Tuesday, February 26, 2013

Synchronizing Snapshots and Incrementals With Single Threading

Code available on: https://github.com/jaycfields/snapshot-incremental-synchronize

Many of the applications that I write these days have a lot of data - so much that there's no reasonable way to continually send all of it. Instead, most of the applications I work with will have the ability to receive a snapshot of the current state, and the ability to receive deltas (incrementals) that must be applied to the previous snapshot. To further complicate things, incomplete data is unacceptable and ordering matters. This type of environment breeds many solutions for synchronizing snapshots and incrementals. This entry is about using single threading (via jetlang) for synchronization and guaranteed accuracy.

Let's take a very simple example, you have two processes a client and server. The server has a list and the client needs to display that list - completely and in order. The list on the client also needs to be updated whenever the list on the server is updated.

There are several issues that you could encounter in a multithreaded environment.
  • If you request a snapshot and then start listening to incrementals, you may miss data that isn't in the snapshot, but was broadcast before you started listening to incrementals
  • If you start listening to incrementals and request a snapshot at the same time, you may apply an incremental to the snapshot, even though the snapshot already reflects the incremental.
  • If you start listening to the incrementals first, you'll need some way to throw away the incrementals that are already reflected in the snapshot.
It's time to get into some code.

Here's some simple server code.


The above code contains a server-list, which is a list that represents the ordered random numbers being generated on the server side. Our task is to mirror this list in our client. The appending scheduled task and appending fiber are stored to allow for easy starting and stopping of appending. The server-start and server-stop functions are provided for convenience, should you choose to run this example locally.

The subscriber atom and the subscribe function are a simple way for a client to subscribe to snapshots and incrementals. The publish-to-client function derefs a fn and immediately calls it with a snapshot or incremental. In a prod application, publish and subscribe logic would probably involve a socket or messaging system - our solution is purposefully naive, to focus on the point of the post: synchronization.

The get-snapshot function publishes the current state of the the server-list to a client. The append-to-list function is removing elements so it's easy to see the server-list changing - without the data growing to an unmanageable size, in prod this would (likely) not exist; however, the rest of the code in append-to-list is fairly representative of a common practice - generate a delta, apply it to the local list and publish it out to clients.

Looking at this code, it's easy to see that one fiber is appending to the list and publishing to the client, while another fiber would return the value of get-snapshot. This code can work, but the way it's currently written data accuracy cannot be guaranteed.

Let's look at some client code.


The client-start function subscribes to server updates, and then requests a snapshot. The handle update function resets a client-list on snapshot and conjs an incremental to the existing list. (note: the client list is kept at 10 elements for simplicity, just like the server - I would not expect this type of code to be in prod).

Below is a full snapshot of the current code.

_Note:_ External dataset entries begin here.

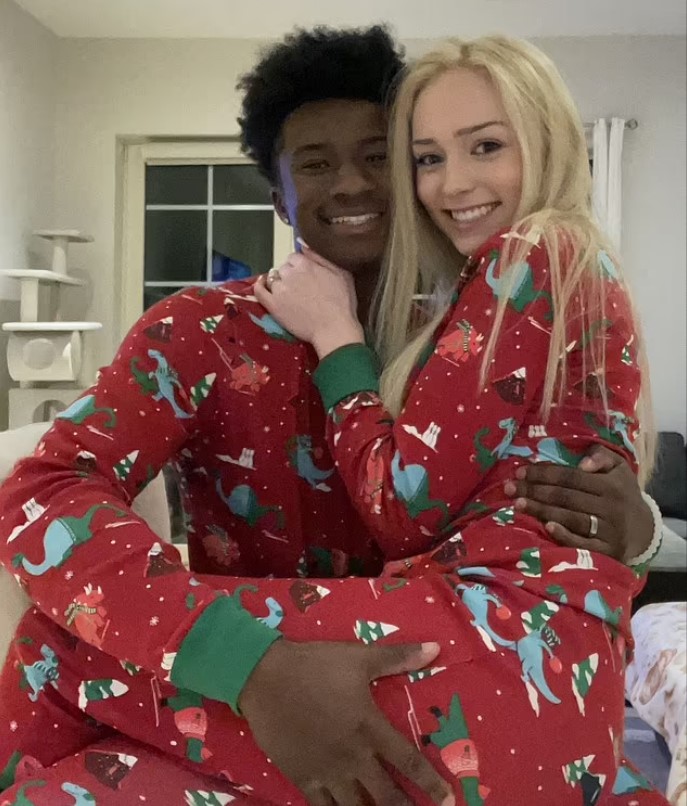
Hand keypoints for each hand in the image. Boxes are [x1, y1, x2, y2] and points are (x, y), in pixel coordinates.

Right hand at [239, 639, 454, 805]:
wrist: (265, 677)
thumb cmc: (316, 666)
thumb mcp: (360, 658)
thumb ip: (399, 658)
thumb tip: (437, 649)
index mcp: (370, 727)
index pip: (408, 761)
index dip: (430, 782)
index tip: (448, 798)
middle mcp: (353, 756)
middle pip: (386, 795)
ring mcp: (327, 771)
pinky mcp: (302, 777)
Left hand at [254, 245, 364, 358]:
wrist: (334, 329)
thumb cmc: (342, 303)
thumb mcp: (341, 273)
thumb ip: (320, 256)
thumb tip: (302, 244)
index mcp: (306, 264)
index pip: (294, 257)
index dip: (299, 267)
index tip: (306, 276)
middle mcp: (290, 273)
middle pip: (283, 268)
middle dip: (290, 275)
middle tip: (300, 288)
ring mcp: (280, 289)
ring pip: (273, 278)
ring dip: (279, 283)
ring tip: (289, 294)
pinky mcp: (273, 305)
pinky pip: (259, 290)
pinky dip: (260, 286)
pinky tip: (264, 286)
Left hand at [504, 445, 651, 561]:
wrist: (644, 530)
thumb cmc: (621, 493)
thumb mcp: (618, 468)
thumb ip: (601, 457)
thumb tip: (583, 463)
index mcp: (610, 485)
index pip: (570, 477)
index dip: (544, 473)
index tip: (520, 472)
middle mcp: (610, 507)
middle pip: (566, 497)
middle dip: (534, 491)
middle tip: (509, 488)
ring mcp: (609, 531)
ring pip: (570, 518)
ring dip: (541, 511)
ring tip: (517, 504)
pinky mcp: (608, 552)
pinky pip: (583, 544)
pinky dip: (565, 535)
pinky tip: (546, 526)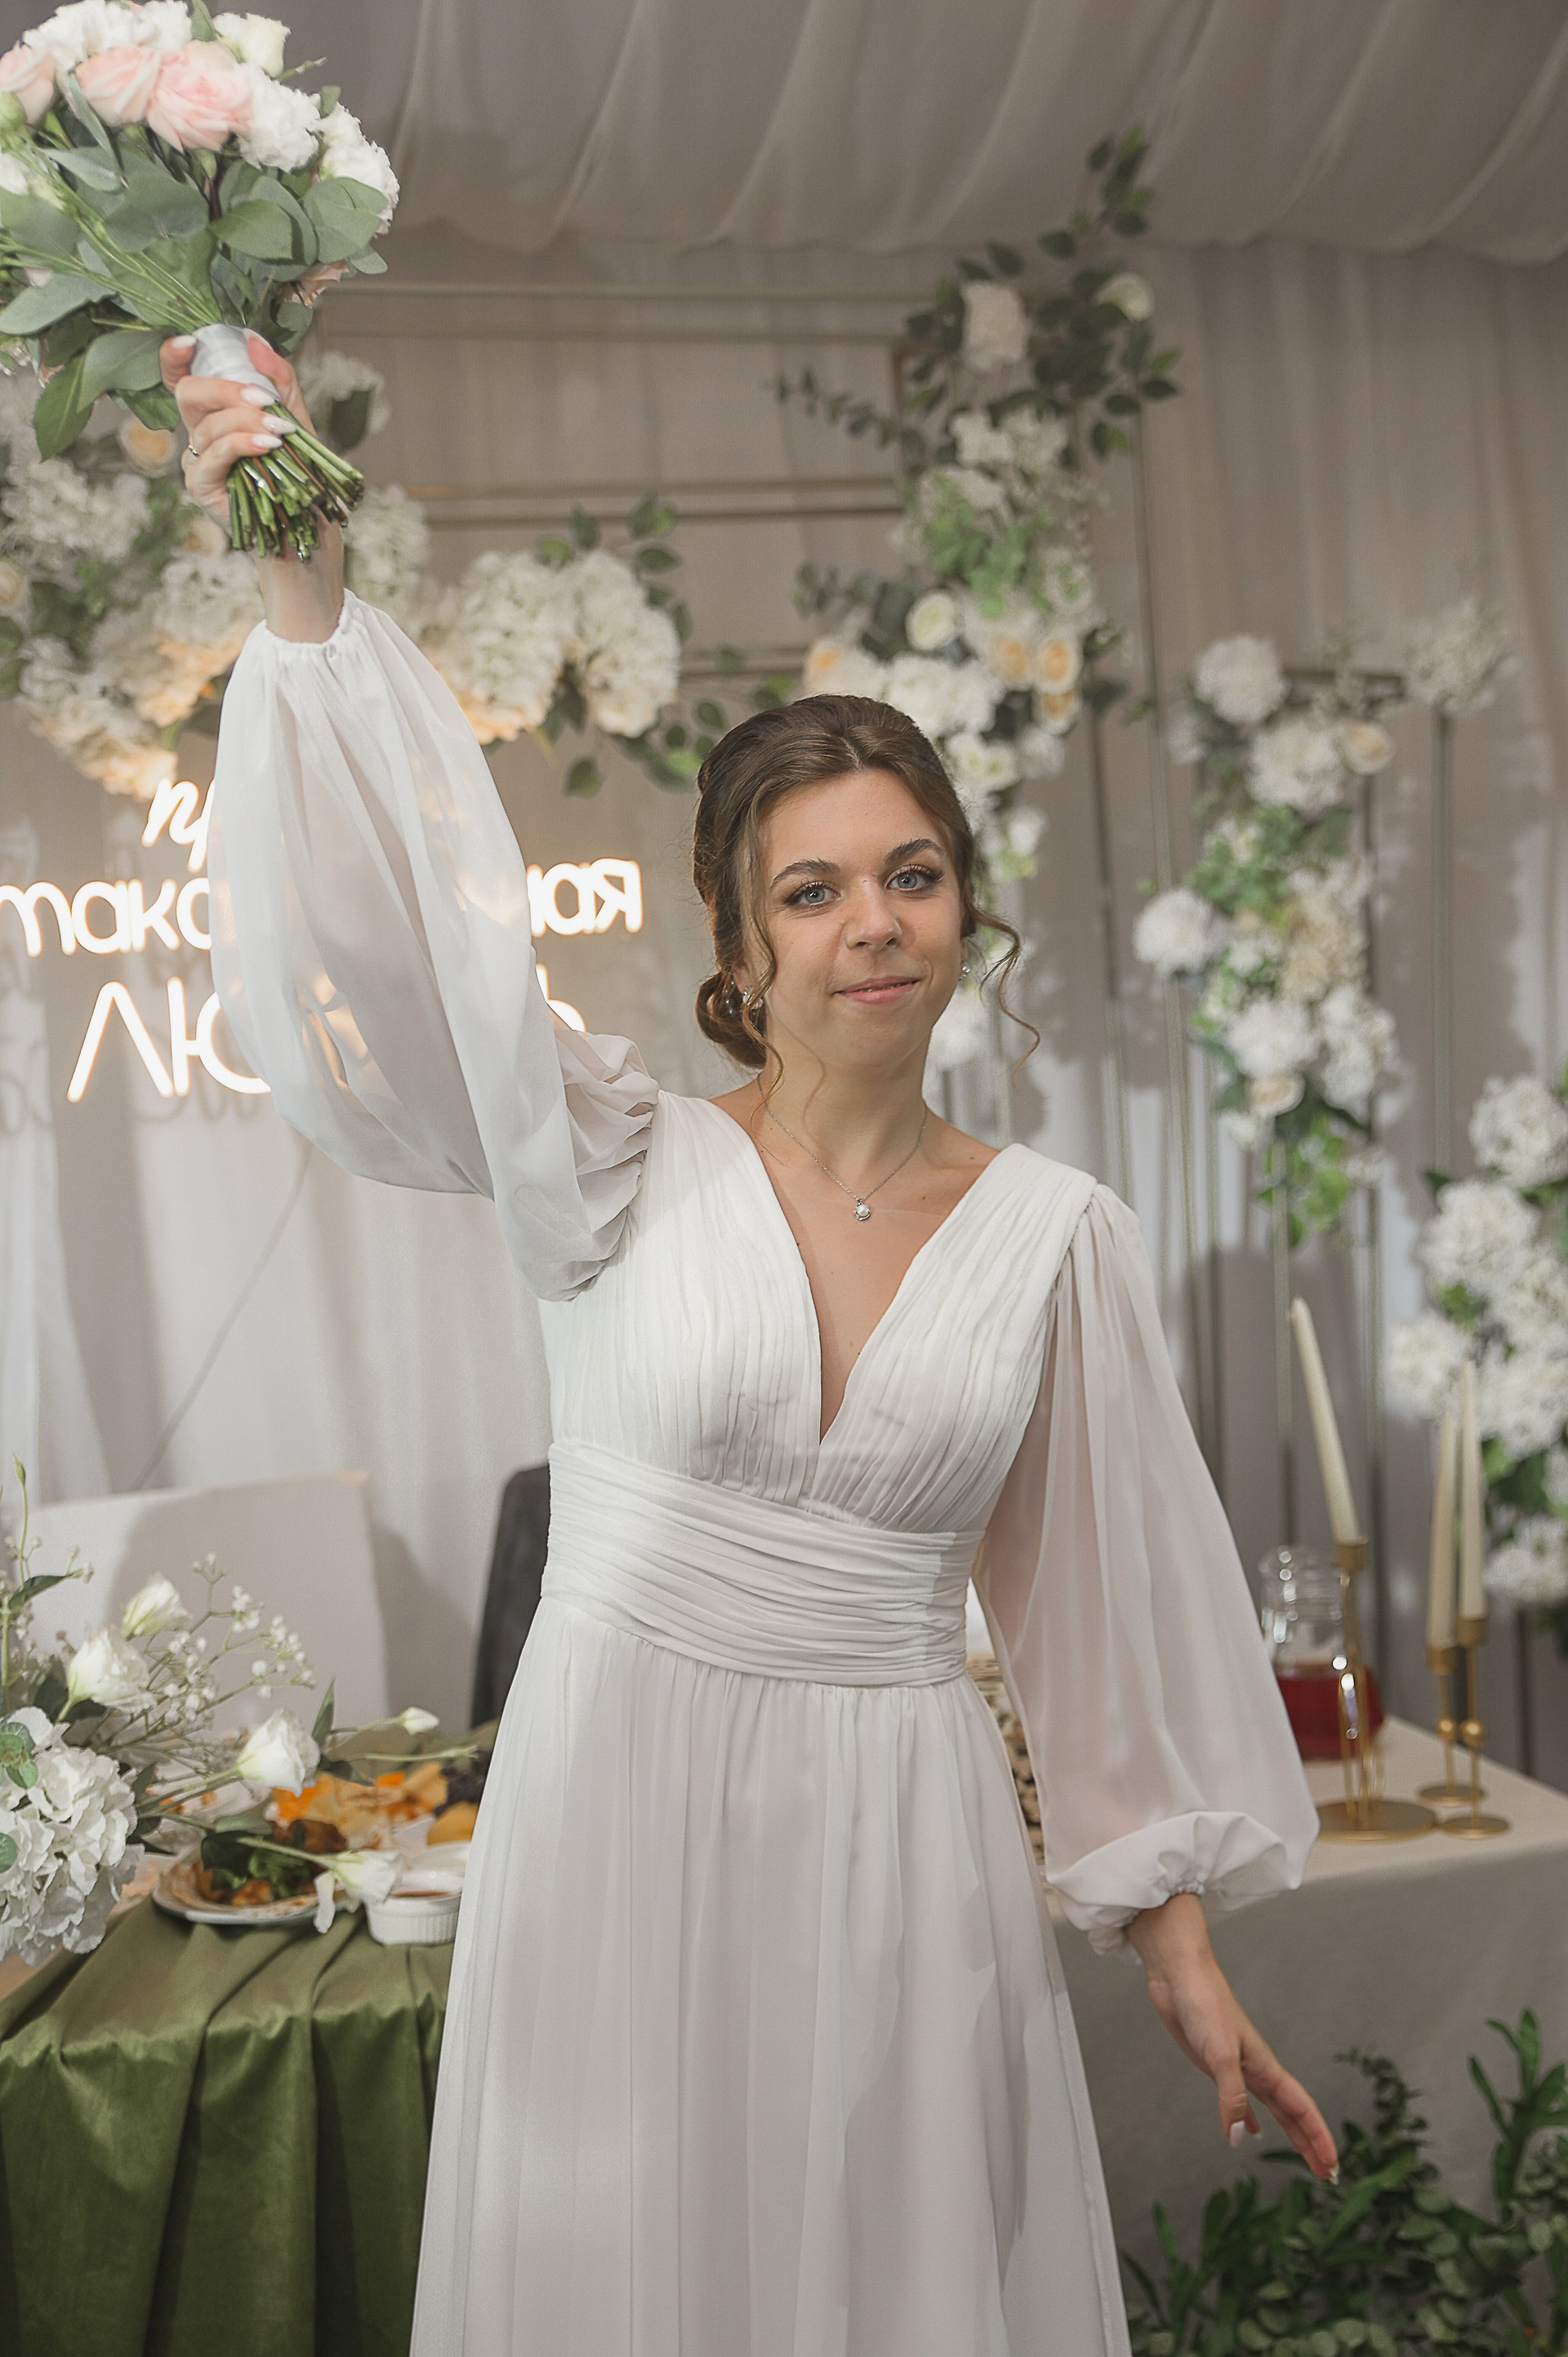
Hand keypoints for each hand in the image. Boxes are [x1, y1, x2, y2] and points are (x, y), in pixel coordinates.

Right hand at [159, 330, 315, 525]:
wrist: (304, 523)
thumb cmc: (296, 471)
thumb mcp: (293, 416)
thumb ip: (278, 378)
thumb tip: (253, 340)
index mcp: (214, 411)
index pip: (181, 376)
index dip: (174, 356)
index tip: (190, 342)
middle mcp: (199, 432)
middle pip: (189, 393)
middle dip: (226, 389)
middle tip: (264, 399)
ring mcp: (196, 459)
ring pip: (207, 425)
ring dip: (246, 421)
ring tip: (280, 432)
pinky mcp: (200, 485)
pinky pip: (214, 454)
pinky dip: (241, 443)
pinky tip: (267, 445)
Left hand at [1127, 1893, 1338, 2181]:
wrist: (1179, 1976)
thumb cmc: (1204, 2004)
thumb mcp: (1219, 2054)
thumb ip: (1231, 2096)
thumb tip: (1238, 2138)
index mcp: (1265, 2066)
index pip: (1301, 2109)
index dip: (1318, 2138)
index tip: (1333, 2167)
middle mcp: (1256, 2069)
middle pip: (1292, 2114)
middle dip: (1310, 2143)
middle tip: (1327, 2175)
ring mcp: (1237, 2067)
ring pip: (1271, 2108)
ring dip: (1287, 2132)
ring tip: (1302, 2157)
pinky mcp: (1215, 2065)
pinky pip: (1239, 2100)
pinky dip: (1247, 2117)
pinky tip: (1246, 2132)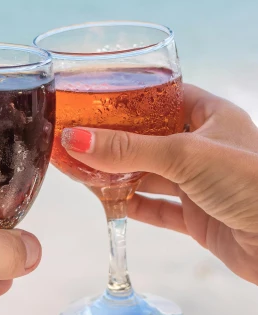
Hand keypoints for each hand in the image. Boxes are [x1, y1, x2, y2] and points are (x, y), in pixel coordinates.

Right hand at [61, 84, 257, 284]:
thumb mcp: (183, 155)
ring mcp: (203, 183)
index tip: (96, 100)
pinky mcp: (200, 217)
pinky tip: (109, 202)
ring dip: (121, 174)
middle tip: (79, 137)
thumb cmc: (247, 182)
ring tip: (82, 169)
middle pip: (153, 138)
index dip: (133, 98)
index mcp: (214, 116)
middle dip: (118, 140)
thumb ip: (128, 149)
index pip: (166, 97)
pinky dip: (135, 205)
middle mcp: (208, 147)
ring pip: (153, 174)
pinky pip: (160, 208)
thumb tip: (73, 138)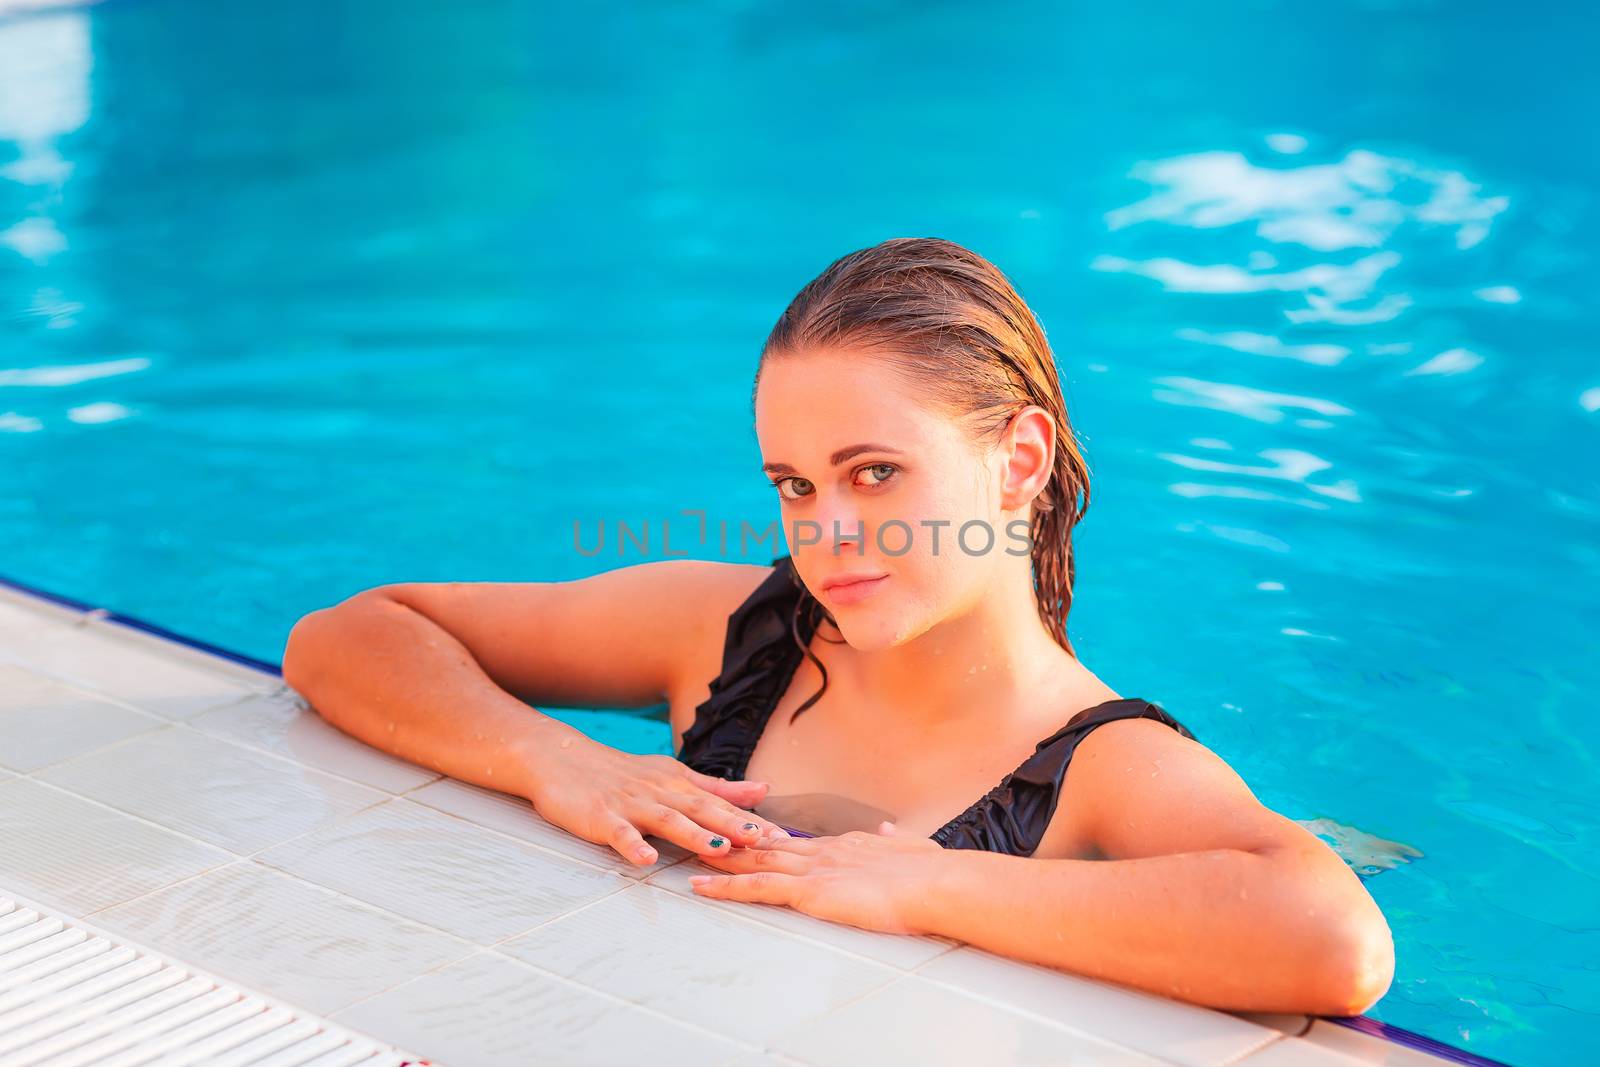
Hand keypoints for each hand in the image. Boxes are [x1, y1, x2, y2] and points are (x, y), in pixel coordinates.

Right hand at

The client and server code is the same as above, but this example also contains some function calls in a comment. At this point you can paste this code into your favorite editor, start the client and the server and inspect both lists. The update frequency is so large that you can even compare the two lists, and it's highly likely that they are equal.

For a lot of problems this code may be sufficient; however, as we noted above, there is definitely an opportunity for you to see invalid state. With this specific code the append fiber could update the atom with an incremental X, on the main fiber get-snapshot could deref a snapshot with X included (and publish it) and then the append fiber could also publish the incremental X. Luckily there's a simple solution, publish the snapshot, update the server-list, and publish the incrementals all on the same fiber.

The code below shows how easy it is to create a jetlang fiber and execute an anonymous function.


As you can see, very little changed with the code. We've defined another fiber, synchro-fiber, which we will use to single thread our updates to server-list and our publishes to the client. The synchro-fiber will execute the runnables (in our example, anonymous functions) that are put on it's queue, in order. The body of get-snapshot and append-to-list were slightly modified to call the execute function with their previous body as an anonymous function. Other technical differences are also true - the code isn't immediately run, it's no longer blocking, and the return value has been altered. While all of these observations are true, they are irrelevant with respect to what we were trying to accomplish.

Using jetlang fibers we've accomplished our goal - we can guarantee that snapshots and incrementals will be easy to synchronize (without sequence ids), accurate, and in order. Of course, you'll need to consume both of these messages on a single fiber as well, but that should be equally easy to accomplish.